3. Concilier la possibilité de poursuite d'études et la capacité d'insertion professionnelle, un pari difficile

Votre rapporteure s'est très tôt inquiétée des ambiguïtés du discours porté par le ministère de l'éducation nationale qui pour rencontrer l'adhésion des parents et des élèves autour de la réforme a beaucoup insisté sur la perspective de poursuite d'études dans le supérieur après le bac professionnel.

La reconnaissance de l'égale dignité des filières de formation est un impératif et, de ce point de vue, tout ce qui contribue à revaloriser la voie professionnelle pour la mettre sur un pied d'égalité avec les études générales et technologiques est une bonne chose, à condition que sa spécificité soit préservée. C'est parce qu'elle propose à la fois un rapport original aux apprentissages et qu'elle ouvre des possibilités d'accès à l'emploi que la filière professionnelle peut répondre efficacement aux besoins et aux attentes de certains jeunes.

En conséquence, ce serait une erreur d'offrir la poursuite d'études dans l'enseignement supérieur comme seul modèle de réussite aux élèves de lycée professionnel, comme c'est le cas pour leurs camarades des voies générale et technologique.

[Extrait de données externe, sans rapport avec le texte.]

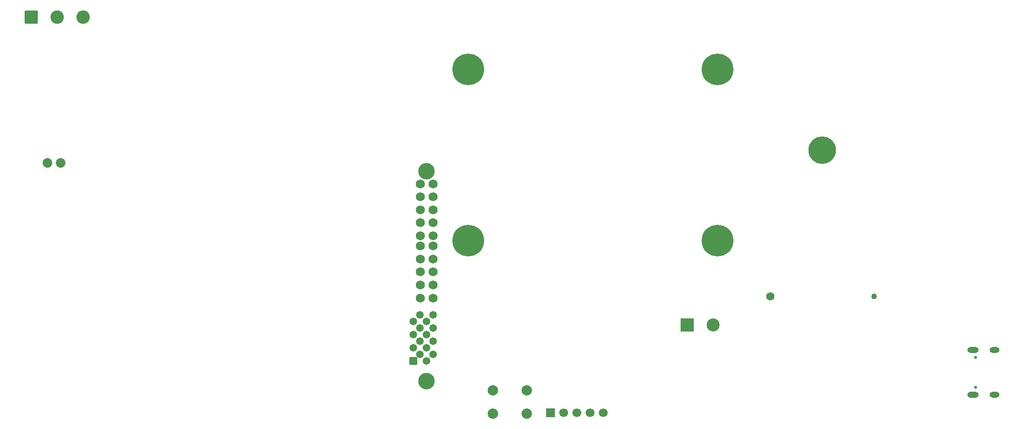
<source format=gbr>
%TF.GenerationSoftware,KiCad,Pcbnew,9.0.1+1*%
%TF.CreationDate,2025-11-25T15:18:51+00:00*%
%TF.ProjectId,nautilus_mainboard,6e617574-696c-4757-935f-6d61696e626f,rev?*%
%TF.SameCoordinates,Original*%
%TF.FileFunction,Soldermask,Bot*%
%TF.FilePolarity,Negative*%
%FSLAX46Y46*%
G04 Gerber Fmt 4.6, Leading zero omitted, Abs format (unit mm)*
G04 Created by KiCad (PCBNEW 9.0.1+1) date 2025-11-25 15:18:51*
%MOMM*%
%LPD*%
G01*
G04 APERTURE LIST*
G04 Aperture macros list*
%AMRoundRect*
0 Rectangle with rounded corners*
0 $1 Rounding radius*
0 $2 $3 $4 $5 $6 $7 $8 $9 X,Y pos of 4 corners*
0 Add a 4 corners polygon primitive as box body*
4,1,4,$2,$3,$4,$5,$6,$7,$8,$9,$2,$3,0*
0 Add four circle primitives for the rounded corners*
1,1,$1+$1,$2,$3*
1,1,$1+$1,$4,$5*
1,1,$1+$1,$6,$7*
1,1,$1+$1,$8,$9*
0 Add four rect primitives between the rounded corners*
20,1,$1+$1,$2,$3,$4,$5,0*
20,1,$1+$1,$4,$5,$6,$7,0*
20,1,$1+$1,$6,$7,$8,$9,0*
20,1,$1+$1,$8,$9,$2,$3,0*%
G04 Aperture macros list end*
%ADD10C,0.600000*%
%ADD11O,1.904000X1.104000*%
%ADD12O,2.204000X1.104000*%
%ADD13C,2.000000*%
%ADD14C,1.100000*%
%ADD15C,1.600000*%
%ADD16C,5.300000*%
%ADD17R,2.500000X2.500000*%
%ADD18C,2.500000*%
%ADD19C,1.854000*%
%ADD20RoundRect,0.250000X-1.050000X-1.050000X1.050000X-1.050000X1.050000X1.050000X-1.050000X1.050000X0*%
%ADD21C,2.600000*%
%ADD22R,1.700000X1.700000*%
%ADD23C,1.700000*%
%ADD24C,6.100000*%
%ADD25C,3.180000*%
%ADD26RoundRect,0.102000X-0.634000X0.634000X-0.634000X-0.634000X0.634000X-0.634000X0.634000X0.634000X0*%
%ADD27C,1.472000*%
%ADD28C,1.734000*%
G04 APERTURE END LIST*
D10*
%TO.C,J3*%
X257000000Y-163215000D03*
X257000000Y-157435000D03*
D11*
X260700000Y-164650000D03*
X260700000Y-156000000D03*
D12*
X256520000Y-164650000D03*
X256520000Y-156000000D03*
%TD*%
D13*
%TO.C,SW1*%
X164050000Y-163800000D03*
X170550000Y-163800000D03*
X164050000Y-168300000D03*
X170550000Y-168300000D03*
%TD*%
D14*
%TO.C,J6*%
X237500000Y-145725001D03*
D15*
X217500000Y-145725000D03*
D16*
X227500000Y-117475000D03*
%TD*%
D17*
%TO.C,LS1*%
X201500000Y-151200000D03*
D18*
X206500000Y-151200000D03*
%TD*%
D19*
%TO.C,J2*%
X78330000Y-119995000D03*
X80870000Y-119995000D03*
%TD*%
D20*
%TO.C,J5*%
X75145000Y-91840000D03*
D21*
X80145000Y-91840000D03*
X85145000Y-91840000D03*
%TD*%
D22*
%TO.C,J4*%
X175140000Y-168100000D03*
D23*
X177680000Y-168100000D03*
X180219999Y-168100000D03*
X182760000Y-168100000D03*
X185300000Y-168100000D03*
%TD*%
D24*
%TO.C,Module1*%
X159300001Y-134950000D03*
X207300000Y-134950000D03*
X159300000Y-101950000D03*
X207300000Y-101950000D03*
%TD*%
D25*
%TO.C,J7*%
X151280000Y-121540000D03*
X151280000Y-162010000D03*
D26*
X148740000Y-158170000D03*
D27*
X150010000Y-156900000D03*
X148740000Y-155630000D03*
X150010000Y-154360000D03*
X148740000Y-153090000D03*
X150010000Y-151820000D03*
X148740000Y-150550000D03*
X150010000Y-149280000D03*
X151280000Y-158170000D03*
X152550000Y-156900000D03*
X151280000Y-155630000D03*
X152550000Y-154360000D03*
X151280000Y-153090000D03*
X152550000Y-151820000D03*
X151280000Y-150550000D03*
X152550000Y-149280000D03*
D28*
X150050000Y-146000000D03*
X150050000Y-143500000D03*
X150050000Y-141000000D03*
X150050000Y-138500000D03*
X150050000Y-136000000D03*
X152550000Y-146000000D03*
X152550000Y-143500000D03*
X152550000Y-141000000D03*
X152550000Y-138500000D03*
X152550000Y-136000000D03*
X150050000Y-134000000D03*
X150050000Y-131500000D03*
X150050000Y-129000000D03*
X150050000Y-126500000D03*
X150050000Y-124000000D03*
X152550000Y-134000000D03*
X152550000Y-131500000D03*
X152550000Y-129000000D03*
X152550000Y-126500000D03*
X152550000Y-124000000D03*
%TD*%
M02*

</source>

L'égale dignité des filières doit certes être assurée mais pas au prix de l'uniformisation des formations au service d'un unique modèle de réussite.

Il faut donc préserver la capacité d'insertion professionnelle des diplômes au niveau IV et au niveau V lorsque c'est pertinent dans le secteur d'activité concerné.

Concrètement, le renforcement des formations généralistes au lycée professionnel dans l'espoir de faire accéder les meilleurs au BTS ne doit pas remettre en cause la capacité des jeunes bacheliers d'accéder à l'emploi. Si nous ne parvenions pas à garantir à la fois la dignité et la particularité de l'enseignement professionnel , nous perpétuerions implicitement la dévalorisation des savoirs techniques et de l'exercice d'un métier, ce qui se traduirait par une baisse de la qualification professionnelle des jeunes et du coup de leur capacité à trouver un emploi.

Ce ne serait pas le moindre paradoxe de la réforme en cours qu'elle participe symboliquement et pratiquement à une dévalorisation du baccalauréat professionnel tout en visant à accroître le nombre de bacheliers et à rehausser le statut de la filière.

Le lien noué dans l'esprit des familles et des élèves entre le bac professionnel et la poursuite en BTS conduira certainement à une forte poussée de demandes d'admission en STS à partir de 2013, alors que les flux actuels de bacheliers professionnels sont encore faibles. Or, pour réussir dans l'enseignement supérieur, les bacheliers professionnels souffrent d'un net désavantage par rapport à leurs camarades d'autres filières car leurs acquis sont nettement plus fragiles dans les matières scolaires, en langues vivantes notamment mais aussi en mathématiques.

C'est pourquoi les taux de réussite des bacheliers professionnels en BTS sont aujourd'hui beaucoup plus faibles que ceux des bacheliers généraux ou technologiques. En 2010, 30 667 bacheliers professionnels se trouvaient en BTS, seuls 15 721 ont été admis, soit 51,3 % de réussite. En comparaison, le taux de réussite en BTS des bacheliers généraux est de 81,6 %, avec un pic à 82,8 % pour les titulaires d'un bac S, et celui des bacheliers technologiques est de 71,7 % avec un pic à 79,8 % pour la filière STI. 33 ( * )

Plus précisément, deux tiers des bacheliers professionnels engagés dans un BTS venaient du domaine des services mais leur taux de réussite n'était que de 44,8 %. La moyenne est rehaussée par les performances des bacheliers professionnels issus de filières de production qui sont 63,9 % à obtenir leur diplôme.

Votre rapporteure ne peut que regretter ces chiffres alors que dans certaines spécialités du tertiaire - notamment secrétariat et comptabilité - dont les effectifs en lycée professionnel sont très importants, l'insertion professionnelle sans diplôme du supérieur est extrêmement difficile.

Insister sur la poursuite d'études en BTS des bacheliers professionnels et inciter ces derniers à se lancer dans cette formation comme alternative à l'entrée sur le marché du travail ne pourront réussir qu'à condition de mener une politique volontariste d'accompagnement . Les difficultés de l'accompagnement personnalisé, dont l'utilisation se concentre surtout sur la classe de seconde professionnelle, rendent pessimiste sur la capacité de ce dispositif à préparer en amont les futurs bacheliers aux études supérieures.

La charnière entre le second degré professionnel et l'université est encore beaucoup trop faible au regard des espoirs que l'on a fait naître . L'absence d'une politique ambitieuse de promotion sociale par les études et par le travail risque de se faire cruellement sentir dans les prochaines années.


* 33 Ministère de l'enseignement supérieur, RERS 2011, p. 247.